JANE Bradbury judged the second of the RDS Junior equitation qualifiers last Sunday at Barnadown where, between the two classes, just short of 130 combinations vied for eight tickets to compete at the Dublin Horse Show in August.
Bradbury has up to 120 marks, which are specifically allocated under nine headings, to award to each starter which, in Sunday’s class for ponies not exceeding 138cm, ranged from 96 down to 66 among those who completed (five failed to do so).
Two riders earned the judge’s top score but, as she had recorded the higher marks for ‘use and effectiveness of the aids’, Ella Brander was placed first with Yvonne Hickey’s Bannview Spartacus, a 15-year-old grey gelding the young rider has been competing since the summer of 2023.

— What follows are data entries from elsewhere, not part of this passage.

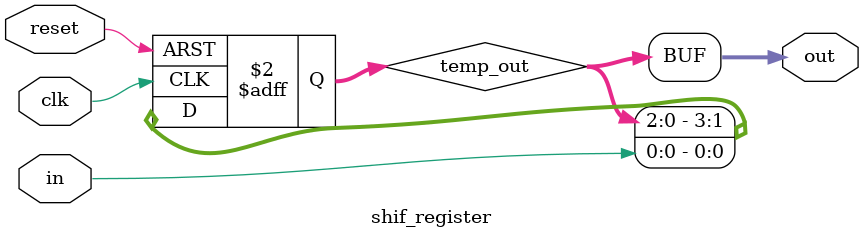
<source format=sv>
`timescale 1ns / 1ps

module shif_register(
  input logic clk,
  input logic reset,
  input logic in,
  output logic [3:0] out
);
    reg [3:0] temp_out;

    always @(posedge clk or posedge reset) begin
        if (reset) begin
            temp_out <= 4'b0000;
        end else begin
            temp_out[0] <= in;
            temp_out[1] <= temp_out[0];
            temp_out[2] <= temp_out[1];
            temp_out[3] <= temp_out[2];
        end
    end

    assign out = temp_out;

endmodule

</source>
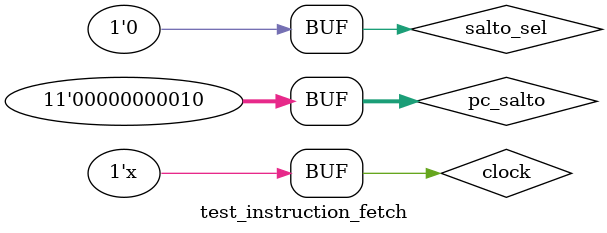
<source format=v>
`timescale 1ns / 1ps


module test_instruction_fetch;

	// Inputs
	reg [10:0] pc_salto;
	reg clock;
	reg salto_sel;

	// Outputs
	wire [10:0] pc;
	wire [31:0] instruccion;

	// Instantiate the Unit Under Test (UUT)
	instruction_fetch uut (
		.pc_salto(pc_salto), 
		.clock(clock), 
		.salto_sel(salto_sel), 
		.pc(pc), 
		.instruccion(instruccion)
	);
	
	always #1 clock = ~clock;

	initial begin
		// Initialize Inputs
		pc_salto = 0;
		clock = 0;
		salto_sel = 0;

		// Wait 100 ns for global reset to finish
		#300;
      pc_salto = 11'b00000000010;
		salto_sel=1;
		// Add stimulus here
		#2
		salto_sel=0;

	end
      
endmodule


</source>
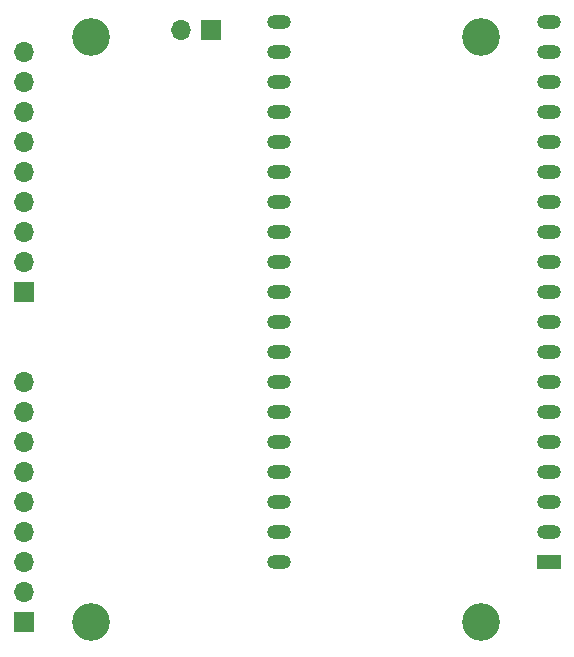
<source format=gbr>
%TF.GenerationSoftware,KiCad,Pcbnew,(5.1.9)-1*%
%TF.CreationDate,2021-06-08T22:15:24-04:00*%
%TF.ProjectId,AtariWiiWifi,41746172-6957-4696-9957-6966692e6b69,rev?*%
%TF.SameCoordinates,Original*%
%TF.FileFunction,Soldermask,Bot*%
%TF.FilePolarity,Negative*%
%FSLAX46Y46*%
G04 Gerber Fmt 4.6, Leading zero omitted, Abs format (unit mm)*
G04 Created by KiCad (PCBNEW (5.1.9)-1) date 2021-06-08 22:15:24*
%MOMM*%
%LPD*%
G01*
G04 APERTURE LIST*
%ADD10R,1.700000X1.700000*%
%ADD11O,1.700000X1.700000*%
%ADD12C,3.200000*%
%ADD13O,2.000000X1.200000*%
%ADD14R,2.000000X1.200000*%
G04 APERTURE END LIST*
D10*
%TO.C,J2A1*%
X129540000Y-92710000D03*
D11*
X129540000Y-90170000D03*
X129540000Y-87630000D03*
X129540000Y-85090000D03*
X129540000Y-82550000D03*
X129540000Y-80010000D03*
X129540000Y-77470000D03*
X129540000Y-74930000D03*
X129540000Y-72390000D03*
%TD*%
D12*
%TO.C,REF\u002A\u002A*%
X135255000Y-71120000D03*
%TD*%
%TO.C,REF\u002A\u002A*%
X168275000Y-71120000D03*
%TD*%
%TO.C,REF\u002A\u002A*%
X135255000Y-120650000D03*
%TD*%
%TO.C,REF\u002A\u002A*%
X168275000Y-120650000D03*
%TD*%
D11*
%TO.C,J1A1*%
X129540000Y-100330000D03*
X129540000Y-102870000D03*
X129540000Y-105410000D03*
X129540000Y-107950000D03*
X129540000Y-110490000D03*
X129540000Y-113030000D03*
X129540000Y-115570000D03*
X129540000Y-118110000D03*
D10*
X129540000Y-120650000D03*
%TD*%
D13*
%TO.C,U4*%
X151130000Y-115570000D03*
D14*
X173990000Y-115570000D03*
D13*
X151130000Y-113030000D03*
X173990000Y-113030000D03*
X151130000Y-110490000D03*
X173990000Y-110490000D03*
X151130000Y-107950000D03*
X173990000Y-107950000D03*
X151130000Y-105410000D03*
X173990000Y-105410000D03*
X151130000Y-102870000D03*
X173990000Y-102870000D03*
X151130000Y-100330000D03*
X173990000Y-100330000D03*
X151130000Y-97790000D03*
X173990000Y-97790000D03*
X151130000Y-95250000D03*
X173990000Y-95250000D03*
X151130000Y-92710000D03*
X173990000Y-92710000D03*
X151130000Y-90170000D03*
X173990000Y-90170000D03*
X151130000Y-87630000D03*
X173990000Y-87630000D03*
X151130000Y-85090000D03*
X173990000Y-85090000D03*
X151130000Y-82550000D03*
X173990000Y-82550000D03*
X151130000Y-80010000D03*
X173990000Y-80010000D03*
X151130000Y-77470000D03*
X173990000Y-77470000D03*
X151130000Y-74930000D03*
X173990000Y-74930000D03*
X151130000Y-72390000D03*
X173990000Y-72390000D03*
X151130000Y-69850000D03*
X173990000Y-69850000D03*
%TD*%
D11*
%TO.C,J3*%
X142875000Y-70485000D03*
D10*
X145415000Y-70485000D03*
%TD*%
M02*

</source>
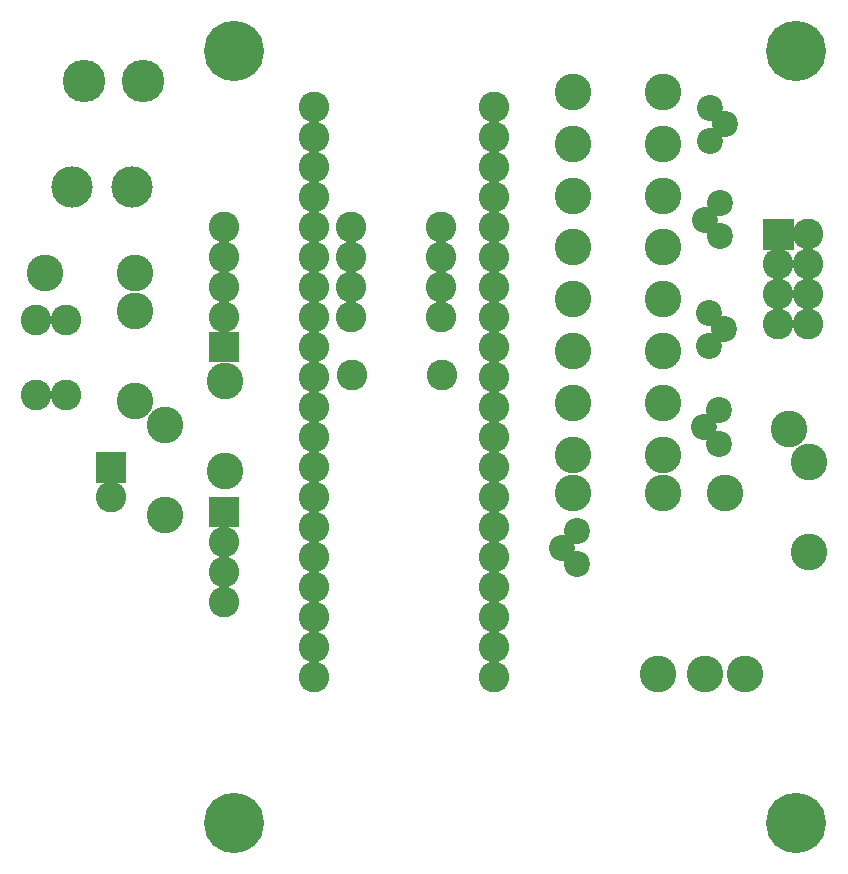
<source format=gbr>
%FSLAX34Y34*%
%MOMM*%
%LNSOLDERMASK_BOTTOM*%
G71*
G01*
%ADD10C, 2.600*%
%ADD11C, 3.100*%
%ADD12C, 2.600*%
%ADD13C, 2.200*%
%ADD14C, 5.100*%
%ADD15C, 3.600*%
%ADD16C, 3.500*%
%LPD*%
X274787Y415473D02*
G54D10*
D03*
X274787Y440873D02*
G54D10*
D03*
X274787Y466273D02*
G54D10*
D03*
X274787Y491673D02*
G54D10*
D03*
X274787Y517073D02*
G54D10*
D03*
X274787Y542473D02*
G54D10*
D03*
X274787Y567873D02*
G54D10*
D03*
X274787Y593273D02*
G54D10*
D03*
X274787Y618673D02*
G54D10*
D03*
X274787Y644073D02*
G54D10*
D03*
X274787Y669473D02*
G54D10*
D03*
X274787Y694873D02*
G54D10*
D03*
X274787Y720273D02*
G54D10*
D03*
X274787Y745673D02*
G54D10*
D03*
X274787Y771073D02*
G54D10*
D03*
X274787Y796473D02*
G54D10*
D03*
X274787Y821873D02*
G54D10*
D03*
X274787Y847273D02*
G54D10*
D03*
X274787Y872673D02*
G54D10*
D03*
X274787Y898073D02*
G54D10*
D03*
X427187Y415473D02*
G54D10*
D03*
X427187Y440873D02*
G54D10*
D03*
X427187Y466273D02*
G54D10*
D03*
X427187Y491673D02*
G54D10*
D03*
X427187Y517073D02*
G54D10*
D03*
X427187Y542473D02*
G54D10*
D03*
X427187Y567873D02*
G54D10*
D03*
X427187Y593273D02*
G54D10*
D03*
X427187Y618673D02*
G54D10*
D03*
X427187Y644073D02*
G54D10*
D03*
X427187Y669473D02*
G54D10*
D03*
X427187Y694873D02*
G54D10*
D03*
X427187Y720273D02*
G54D10*
D03*
X427187Y745673D02*
G54D10*
D03*
X427187Y771073D02*
G54D10*
D03*
X427187Y796473D02*
G54D10*
D03*
X427187Y821873D02*
G54D10*
D03*
X427187Y847273D02*
G54D10*
D03*
X427187Y872673D02*
G54D10*
D03*
X427187Y898073D02*
G54D10*
D03*
X123486Y757097D02*
G54D11*
D03*
X47286Y757097D02*
G54D11*
D03*
X123486Y725347D02*
G54D11*
D03*
X123486Y649147D02*
G54D11*
D03*
X494125Y911025D02*
G54D11*
D03*
X570325Y911025D02*
G54D11*
D03*
X570325Y571275D02*
G54D11*
D03*
X494125Y571275D02*
G54D11*
D03*
X622896Y571171D02*
G54D11*
D03*
X676778Y625053D02*
G54D11*
D03*
X694368Y596978D02*
G54D11*
D03*
X694368Y520778D02*
G54D11*
D03*
X199197Y589664D02*
G54D11*
D03*
X199197Y665864D02*
G54D11*
D03*
X382737Y796473D02*
G54D12*
D03*
X306537Y796473D02*
G54D12*
D03*
X148338Y629032D02*
G54D11*
D03*
X148338Y552832D02*
G54D11*
D03*
X307350Y670875D02*
G54D12*
D03*
X383550Y670875D02*
G54D12*
D03*
X64543Y717207D02*
G54D12*
D03*
X39143Y717207D02*
G54D12*
D03*
X64543Y653707D02*
G54D12*
D03*
X39143Y653707D02*
G54D12*
D03*
X609897Y897492D02*
G54D13*
D03*
X622598Y883492D02*
G54D13*
D03*
X609898Y869492D02*
G54D13*
D03*
X618241Y788444D02*
G54D13*
D03*
X605541Y802443D02*
G54D13*
D03*
X618241Y816444D02*
G54D13*
D03*
X609721Y723789D02*
G54D13*
D03*
X622421Y709788D02*
G54D13*
D03*
X609722Y695788D02*
G54D13*
D03*
X618028Y613048D02*
G54D13*
D03*
X605328Y627048D02*
G54D13*
D03*
X618028Y641048D02*
G54D13*
D03*
X497689Y510933D02*
G54D13*
D03*
X484989Y524933D02*
G54D13*
D03*
X497689Y538933D02*
G54D13*
D03*
X606164Y418246D02*
G54D11*
D03*
X639935Y418246D02*
G54D11*
D03*
X566164Y418246D02*
G54D11*
D03*
X683050Y945750D02*
G54D14*
D03*
X206800Y945750D02*
G54D14*
D03*
X206800Y291700D02*
G54D14*
D03*
X683050Y291700D02*
G54D14*
D03*
X80000Y920000D02*
G54D15*
D03*
X130000Y920000D02*
G54D15*
D03*
X70000Y830000D02*
G54D16*
D03*
X120800Y830000D02*
G54D16*
D03*
G36*
X185587Y681873D02*
X185587Y707873D01*
X211587Y707873D01*
X211587Y681873D01*
X185587Y681873D01*
G37*
X198587Y720273D02*
G54D12*
D03*
X198587Y745673D02*
G54D12*
D03*
X198587Y771073D02*
G54D12*
D03*
X198587Y796473D02*
G54D12*
D03*
G36*
X116120Y605801D02*
X116120Y579801D01*
X90120Y579801D01*
X90120Y605801D01*
X116120Y605801D01*
G37*
X103120Y567401D02*
G54D12*
D03*
G36*
X211587Y568173D02*
X211587Y542173D01*
X185587Y542173D01*
X185587Y568173D01*
X211587Y568173D01*
G37*
X198587Y529773D02*
G54D12*
D03*
X198587Y504373D02*
G54D12*
D03*
X198587Y478973D02*
G54D12*
D03*
G36*
X681098Y803049D02*
X681098Y777049D01*
X655098Y777049D01*
X655098Y803049D01*
X681098Y803049D01*
G37*
X693498Y790049D02*
G54D12*
D03*
X668098Y764649D02*
G54D12*
D03*
X693498Y764649D02*
G54D12*
D03*
X668098Y739250D02*
G54D12*
D03*
X693498Y739249D02*
G54D12*
D03*
X668098Y713849D02*
G54D12*
D03*
X693498Y713849D02*
G54D12*
D03*
X494125Y867025D02*
G54D11*
D03*
X570325Y867025D02*
G54D11*
D03*
X494125Y823025D02*
G54D11*
D03*
X570325Y823025D02*
G54D11*
D03*
X494125Y779025D02*
G54D11*
D03*
X570325Y779025D02*
G54D11*
D03*
X494125Y735025D02*
G54D11*
D03*
X570325Y735025D02*
G54D11*
D03*
X494125Y691025D02*
G54D11*
D03*
X570325Y691025D02*
G54D11*
D03*
X494125Y647025D02*
G54D11*
D03*
X570325Y647025D02*
G54D11*
D03*
X494125Y603025D02*
G54D11*
D03*
X570325Y603025D02*
G54D11*
D03*
X382737Y771073D02*
G54D12*
D03*
X306537Y771073D02*
G54D12*
D03*
X382737Y745673D02*
G54D12*
D03*
X306537Y745673D02*
G54D12*
D03*
X382737Y720273D02*
G54D12*
D03*
X306537Y720273D02*
G54D12*
D03*
M02*

</source>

Drawn second to jump, Chloe McHugh O’Connor finished in that position on the final leaderboard, having also achieved a score of 96 for her round with Geraldine Dempsey’s Moona Curragh Ted. On a previous visit to Dublin, back in 2023, this now 20-year-old bay gelding finished second in a working hunter pony class.
The third qualifying ticket was bagged by Rhys Robinson, who accumulated 95 marks on board Suzanne Rogan’s French-bred Connemara mare Scala de L’Aulne. Also now 20 years of age, this grey finished sixth in the final at Dublin in 2024, when ridden by Lily Rogan Mills. A further mark adrift in fourth came Mia Grey O’Leary on Camilla Grey’s 12-year-old Castlegannon Tara, a daughter of Grange Finian Sparrow, who only started competing under Show Jumping Ireland rules this year but is well known on the Pony Club circuit.
Frustratingly for Rachel Westphal, who also scored 96, she failed to qualify in fifth with Shona Lynch’s 23-year-old home-bred mare Clonross Giselle (by Grange King’s Surf), on whom she won the Karlswood High Performance Centre-sponsored class last August.
Most surprisingly, 15 of the 81 starters failed to finish in the 153cm class, where Bradbury awarded her highest score of the day, 99 marks, to Emily Appleby riding Brian Cassidy’s 13-year-old dun gelding Killaloe Stepping Out. Emily, a daughter of leading British flat trainer Charlie Appleby and his wife Aisling, is being coached at Greg Broderick’s Ballypatrick Stables.
This breakthrough success in Ireland for Emily was preceded on Saturday with a Group 1 win for her father at Newbury, where the Godolphin-owned and bred Notable Speech won the Boylesports Lockinge Stakes as the 2/1 favourite.
Back to Barnadown, where Orla Cleary, a daughter of flat jockey (and show horse rider/producer) Rory Cleary and his wife Sarah, finished second on 98 marks with her mother’s eight-year-old Irish Sport Horse mare Ballypierce Luna (Sibon W - Allihies Cailin Bui, by Templebready Fear Bui), another dun.
Two combinations finished on 97 marks apiece, with Sophie O’Donnell claiming the third qualifying ticket on board a grey, Sarah Mannix’s eight-year-old Connemara gelding Grantstown Misty Star (Doonhill Billy - Moycullen Mist, by Kippure Alkatraz). Charlotte Foley took the final qualifying spot in fourth with Olga Doyle’s nine-year-old French-bred gelding Hobelix Templiers, a dun.
The third of four qualifiers is scheduled to take place at Maryville Stables on Saturday, June 20th.